| Problem statement |
For the entries below, the expected answer is the line with "873 459 5.14", the line with "871 679 2.44", and every line between them, exactly as written, and nothing more.
───── Exercise material ─────
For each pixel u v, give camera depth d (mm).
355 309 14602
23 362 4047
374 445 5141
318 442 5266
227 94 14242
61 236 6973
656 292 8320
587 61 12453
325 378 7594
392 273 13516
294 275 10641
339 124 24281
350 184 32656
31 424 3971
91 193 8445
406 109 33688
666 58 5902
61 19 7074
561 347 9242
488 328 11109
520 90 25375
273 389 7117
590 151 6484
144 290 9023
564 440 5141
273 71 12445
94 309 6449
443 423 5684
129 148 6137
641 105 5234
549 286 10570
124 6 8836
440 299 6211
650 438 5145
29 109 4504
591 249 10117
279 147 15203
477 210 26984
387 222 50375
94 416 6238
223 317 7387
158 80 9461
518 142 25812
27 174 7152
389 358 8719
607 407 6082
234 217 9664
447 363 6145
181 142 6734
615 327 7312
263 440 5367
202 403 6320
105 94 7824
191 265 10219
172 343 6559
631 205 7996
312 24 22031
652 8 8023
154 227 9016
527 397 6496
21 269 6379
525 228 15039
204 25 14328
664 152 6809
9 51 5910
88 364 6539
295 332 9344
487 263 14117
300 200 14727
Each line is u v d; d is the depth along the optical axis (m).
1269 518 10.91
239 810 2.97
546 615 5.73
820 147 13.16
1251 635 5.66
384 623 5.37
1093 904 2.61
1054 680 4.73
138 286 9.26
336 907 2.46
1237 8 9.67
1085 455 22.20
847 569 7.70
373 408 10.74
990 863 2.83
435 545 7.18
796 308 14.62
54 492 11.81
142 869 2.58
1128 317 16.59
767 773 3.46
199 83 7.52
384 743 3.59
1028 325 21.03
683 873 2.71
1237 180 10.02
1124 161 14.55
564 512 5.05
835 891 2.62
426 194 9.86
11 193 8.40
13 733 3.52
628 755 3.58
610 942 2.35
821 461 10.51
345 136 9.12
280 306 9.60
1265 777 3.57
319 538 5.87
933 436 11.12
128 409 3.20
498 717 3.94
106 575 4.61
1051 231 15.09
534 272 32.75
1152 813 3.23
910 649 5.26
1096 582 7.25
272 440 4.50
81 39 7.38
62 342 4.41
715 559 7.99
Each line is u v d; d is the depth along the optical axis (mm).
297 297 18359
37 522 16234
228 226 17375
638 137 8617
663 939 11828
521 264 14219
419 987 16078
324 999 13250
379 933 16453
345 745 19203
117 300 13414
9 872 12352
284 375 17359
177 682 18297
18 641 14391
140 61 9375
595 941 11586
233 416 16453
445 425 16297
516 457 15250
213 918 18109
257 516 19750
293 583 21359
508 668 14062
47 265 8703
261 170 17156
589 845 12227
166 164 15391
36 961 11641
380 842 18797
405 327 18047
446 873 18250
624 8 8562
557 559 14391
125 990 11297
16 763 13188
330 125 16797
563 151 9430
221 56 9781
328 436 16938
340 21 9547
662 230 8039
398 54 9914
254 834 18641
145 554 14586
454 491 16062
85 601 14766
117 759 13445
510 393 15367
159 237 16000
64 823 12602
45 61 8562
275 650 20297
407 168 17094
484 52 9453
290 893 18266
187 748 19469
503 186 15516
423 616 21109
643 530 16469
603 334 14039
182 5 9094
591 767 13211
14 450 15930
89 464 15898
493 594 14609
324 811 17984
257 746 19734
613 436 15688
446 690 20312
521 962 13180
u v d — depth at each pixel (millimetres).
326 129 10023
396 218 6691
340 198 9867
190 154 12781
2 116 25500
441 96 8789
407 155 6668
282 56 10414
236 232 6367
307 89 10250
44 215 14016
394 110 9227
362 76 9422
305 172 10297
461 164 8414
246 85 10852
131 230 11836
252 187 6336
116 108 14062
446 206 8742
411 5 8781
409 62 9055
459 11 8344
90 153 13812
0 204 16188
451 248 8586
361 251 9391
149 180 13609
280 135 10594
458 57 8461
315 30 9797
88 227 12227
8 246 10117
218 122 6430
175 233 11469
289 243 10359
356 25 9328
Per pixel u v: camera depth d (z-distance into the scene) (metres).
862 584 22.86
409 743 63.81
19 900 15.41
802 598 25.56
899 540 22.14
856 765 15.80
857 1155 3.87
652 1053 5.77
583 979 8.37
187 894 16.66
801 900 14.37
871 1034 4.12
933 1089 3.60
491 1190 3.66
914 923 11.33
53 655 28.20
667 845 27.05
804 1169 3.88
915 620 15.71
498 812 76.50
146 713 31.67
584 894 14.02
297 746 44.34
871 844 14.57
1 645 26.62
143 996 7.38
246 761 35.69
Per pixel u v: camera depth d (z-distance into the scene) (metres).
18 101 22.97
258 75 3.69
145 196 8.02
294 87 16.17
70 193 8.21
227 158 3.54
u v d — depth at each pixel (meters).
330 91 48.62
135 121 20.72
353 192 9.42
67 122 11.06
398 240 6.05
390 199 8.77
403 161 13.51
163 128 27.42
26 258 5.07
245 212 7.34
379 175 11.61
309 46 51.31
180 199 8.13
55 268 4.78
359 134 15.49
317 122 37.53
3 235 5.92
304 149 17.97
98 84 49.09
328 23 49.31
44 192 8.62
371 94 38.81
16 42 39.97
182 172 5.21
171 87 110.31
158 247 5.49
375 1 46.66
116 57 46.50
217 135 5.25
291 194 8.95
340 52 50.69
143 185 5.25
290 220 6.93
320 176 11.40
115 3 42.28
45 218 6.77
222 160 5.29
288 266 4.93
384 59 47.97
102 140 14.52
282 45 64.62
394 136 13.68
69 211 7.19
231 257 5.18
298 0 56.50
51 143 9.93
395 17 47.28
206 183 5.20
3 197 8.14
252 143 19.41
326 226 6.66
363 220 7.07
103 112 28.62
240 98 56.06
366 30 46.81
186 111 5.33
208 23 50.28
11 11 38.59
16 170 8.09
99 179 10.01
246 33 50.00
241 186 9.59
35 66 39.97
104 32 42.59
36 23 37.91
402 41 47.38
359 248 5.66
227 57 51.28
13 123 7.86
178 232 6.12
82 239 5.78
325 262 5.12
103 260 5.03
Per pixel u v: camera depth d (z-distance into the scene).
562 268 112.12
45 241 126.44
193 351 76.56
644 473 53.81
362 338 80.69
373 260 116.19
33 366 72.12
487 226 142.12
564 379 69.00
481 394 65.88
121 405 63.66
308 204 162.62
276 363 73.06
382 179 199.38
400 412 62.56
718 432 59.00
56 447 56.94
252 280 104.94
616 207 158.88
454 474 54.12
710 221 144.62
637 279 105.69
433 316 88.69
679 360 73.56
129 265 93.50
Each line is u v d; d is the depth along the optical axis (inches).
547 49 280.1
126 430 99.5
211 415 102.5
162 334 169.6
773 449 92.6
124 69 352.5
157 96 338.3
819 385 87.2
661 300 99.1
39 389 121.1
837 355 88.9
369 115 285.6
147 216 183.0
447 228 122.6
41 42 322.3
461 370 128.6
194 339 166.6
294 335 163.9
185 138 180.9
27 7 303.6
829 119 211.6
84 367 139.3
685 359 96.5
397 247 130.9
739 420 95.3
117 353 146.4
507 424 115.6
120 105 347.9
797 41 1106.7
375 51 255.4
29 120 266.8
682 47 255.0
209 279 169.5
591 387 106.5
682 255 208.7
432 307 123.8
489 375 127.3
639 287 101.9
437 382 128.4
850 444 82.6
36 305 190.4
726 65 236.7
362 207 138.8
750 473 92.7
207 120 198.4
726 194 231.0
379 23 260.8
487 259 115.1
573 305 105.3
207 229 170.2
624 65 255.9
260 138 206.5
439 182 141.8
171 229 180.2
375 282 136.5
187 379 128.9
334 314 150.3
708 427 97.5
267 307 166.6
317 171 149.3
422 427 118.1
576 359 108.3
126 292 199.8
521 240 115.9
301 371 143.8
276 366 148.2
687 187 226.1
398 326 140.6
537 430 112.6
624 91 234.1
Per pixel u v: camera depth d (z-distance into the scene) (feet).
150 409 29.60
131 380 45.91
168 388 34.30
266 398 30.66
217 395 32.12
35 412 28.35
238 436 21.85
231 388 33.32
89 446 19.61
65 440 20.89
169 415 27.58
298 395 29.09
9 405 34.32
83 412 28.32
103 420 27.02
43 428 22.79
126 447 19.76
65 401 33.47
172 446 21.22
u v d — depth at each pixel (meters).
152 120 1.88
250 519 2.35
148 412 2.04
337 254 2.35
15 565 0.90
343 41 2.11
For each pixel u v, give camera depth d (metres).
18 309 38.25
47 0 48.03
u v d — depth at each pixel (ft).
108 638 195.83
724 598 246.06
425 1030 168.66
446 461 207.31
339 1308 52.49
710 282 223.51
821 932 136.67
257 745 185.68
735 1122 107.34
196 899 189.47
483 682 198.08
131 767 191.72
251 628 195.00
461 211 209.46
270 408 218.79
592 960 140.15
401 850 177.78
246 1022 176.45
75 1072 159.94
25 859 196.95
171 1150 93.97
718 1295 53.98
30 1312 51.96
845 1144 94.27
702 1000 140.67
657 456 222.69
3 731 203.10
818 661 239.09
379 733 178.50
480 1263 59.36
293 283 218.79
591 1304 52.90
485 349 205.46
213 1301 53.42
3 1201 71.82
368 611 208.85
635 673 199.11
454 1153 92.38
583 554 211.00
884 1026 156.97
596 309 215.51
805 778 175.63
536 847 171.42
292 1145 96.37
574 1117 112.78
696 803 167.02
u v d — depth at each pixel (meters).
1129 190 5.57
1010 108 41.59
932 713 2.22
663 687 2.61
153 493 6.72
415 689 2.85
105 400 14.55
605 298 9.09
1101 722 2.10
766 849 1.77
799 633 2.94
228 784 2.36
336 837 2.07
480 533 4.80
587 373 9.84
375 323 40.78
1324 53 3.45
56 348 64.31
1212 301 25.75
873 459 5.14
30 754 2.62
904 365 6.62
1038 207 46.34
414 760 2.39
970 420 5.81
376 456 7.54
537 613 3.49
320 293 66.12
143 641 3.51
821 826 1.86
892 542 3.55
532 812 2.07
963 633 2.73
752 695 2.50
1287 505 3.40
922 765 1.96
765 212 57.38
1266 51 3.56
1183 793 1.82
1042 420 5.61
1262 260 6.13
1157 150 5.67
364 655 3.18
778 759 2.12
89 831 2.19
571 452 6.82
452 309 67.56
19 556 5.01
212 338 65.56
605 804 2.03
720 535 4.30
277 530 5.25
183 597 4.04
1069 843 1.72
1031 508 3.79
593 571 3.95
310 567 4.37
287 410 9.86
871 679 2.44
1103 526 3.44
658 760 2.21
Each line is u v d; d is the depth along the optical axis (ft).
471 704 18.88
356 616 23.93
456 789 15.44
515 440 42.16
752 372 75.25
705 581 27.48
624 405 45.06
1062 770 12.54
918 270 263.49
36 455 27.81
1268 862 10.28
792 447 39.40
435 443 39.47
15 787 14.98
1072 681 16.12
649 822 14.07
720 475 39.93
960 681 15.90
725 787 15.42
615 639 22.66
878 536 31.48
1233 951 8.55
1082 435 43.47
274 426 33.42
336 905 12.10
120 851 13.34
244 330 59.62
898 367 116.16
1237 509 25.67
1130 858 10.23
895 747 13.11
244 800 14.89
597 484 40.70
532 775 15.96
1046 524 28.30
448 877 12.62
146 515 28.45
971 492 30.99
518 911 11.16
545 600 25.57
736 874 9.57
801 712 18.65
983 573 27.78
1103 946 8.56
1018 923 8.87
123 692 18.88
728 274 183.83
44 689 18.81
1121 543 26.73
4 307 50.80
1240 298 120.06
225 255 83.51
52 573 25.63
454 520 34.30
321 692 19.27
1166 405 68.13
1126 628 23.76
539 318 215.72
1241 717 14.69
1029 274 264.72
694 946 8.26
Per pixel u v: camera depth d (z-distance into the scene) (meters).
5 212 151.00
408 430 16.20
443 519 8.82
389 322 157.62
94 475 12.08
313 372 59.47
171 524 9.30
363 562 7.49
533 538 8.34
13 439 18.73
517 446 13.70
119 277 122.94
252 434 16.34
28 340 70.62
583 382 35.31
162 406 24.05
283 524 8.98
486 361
─────
| Your response |
873 459 5.14
30 754 2.62
904 365 6.62
1038 207 46.34
414 760 2.39
970 420 5.81
376 456 7.54
537 613 3.49
320 293 66.12
143 641 3.51
821 826 1.86
892 542 3.55
532 812 2.07
963 633 2.73
752 695 2.50
1287 505 3.40
922 765 1.96
765 212 57.38
1266 51 3.56
1183 793 1.82
1042 420 5.61
1262 260 6.13
1157 150 5.67
364 655 3.18
778 759 2.12
89 831 2.19
571 452 6.82
452 309 67.56
19 556 5.01
212 338 65.56
605 804 2.03
720 535 4.30
277 530 5.25
183 597 4.04
1069 843 1.72
1031 508 3.79
593 571 3.95
310 567 4.37
287 410 9.86
871 679 2.44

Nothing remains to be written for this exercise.